Matros and Andrews are eager to avoid the ongoing “noise” related to Enlivant during that process of recovery, and there are other factors that are motivating Sabra to seek an exit.

For one, the REIT’s executives think that they can find a buyer for the portfolio and realize “some nice proceeds” that could be utilized for future acquisitions, Matros said. An Enlivant sale would also de-lever Sabra’s balance sheet, freeing up the company to take on more debt for future investments while still meeting its leverage goal of 5x debt to EBITDA.

“The pandemic has changed everything and provides some different opportunities,” Matros said, referring to Sabra’s position on Enlivant.

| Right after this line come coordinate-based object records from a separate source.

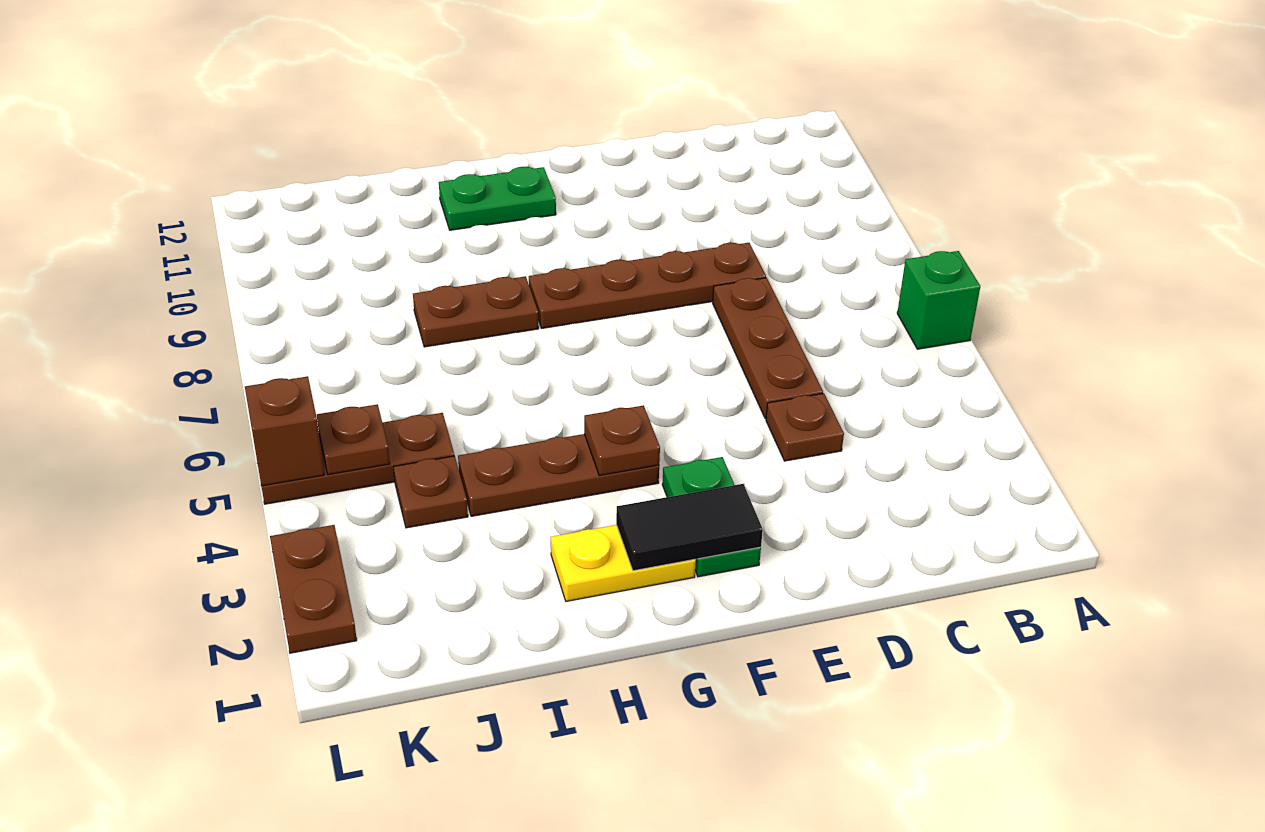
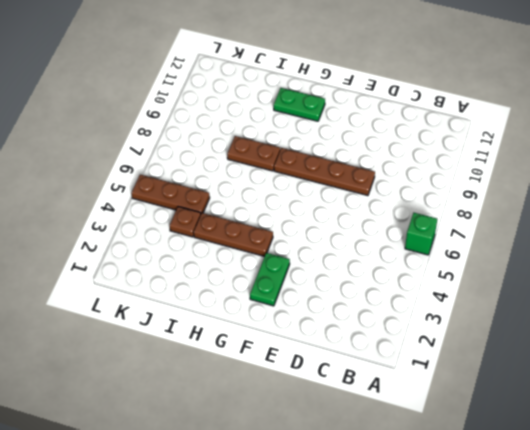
none -> brown plate D4 level 1
none -> brown plate D5:D7 level 1
none -> yellow plate G2:H2 level 1

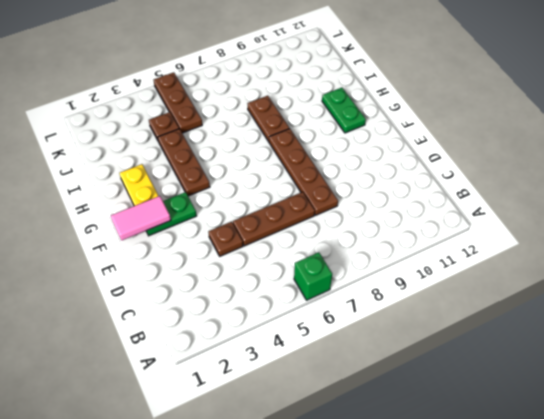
pink tile F1:F2 level 2 -> black tile F2:G2 level 2
none -> brown plate L2:L3 level 1
none -> brown plate G4 level 2
none -> brown plate K5 level 2

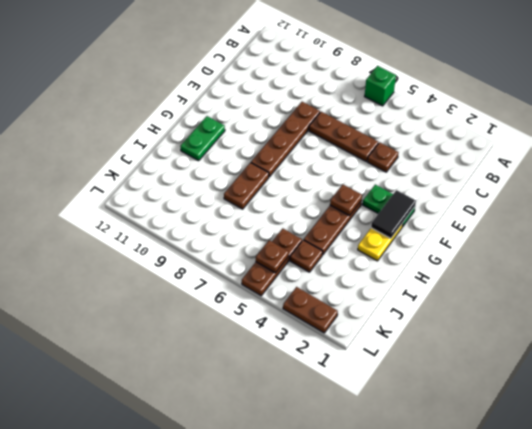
none -> brown brick L5 level 2

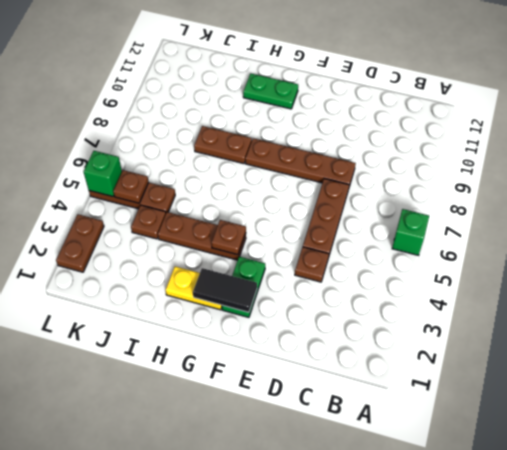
green brick L5 level 2 -> brown brick L5 level 2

But, Sabra is still bullish on senior housing in the longer-term. Senior living occupancy should return to pre-pandemic levels by late 2022, and Sabra will continue to seek acquisitions in the space, as part of its diversified portfolio that also includes skilled nursing and behavioral health, Matros said.

But, Sabra is aiming to provide shareholders with a greater sense of certainty going forward, following big moves that the REIT made over the last several years.

“We’re not going to do larger deals that require a lot of work,” Matros said. “… We’d actually rather stretch for something that has clear upside than to pick up something a lot less expensively that’s going to require a lot of work.”

Additional financial relief

Indications of further governmental financial support are also bolstering Matros’ confidence.

The senior living industry had to advocate long and hard to be included in federal Covid-19 relief distributions, and advocacy groups have continued to lobby for additional allocations from the remaining pot of funds.

That work appears to have resulted in a $10 billion allocation to skilled nursing and senior living from the Provider Relief Fund, Matros said, but the “timing and methodology” of the distribution are still uncertain.

In total, senior living providers had incurred about $22.5 billion in uncompensated financial losses related to Covid-19 as of March 2021, according to figures released last week by industry association Argentum.

In April, 84 Congressional lawmakers sent a letter to the Biden administration urging “targeted and equitable relief” for the sector.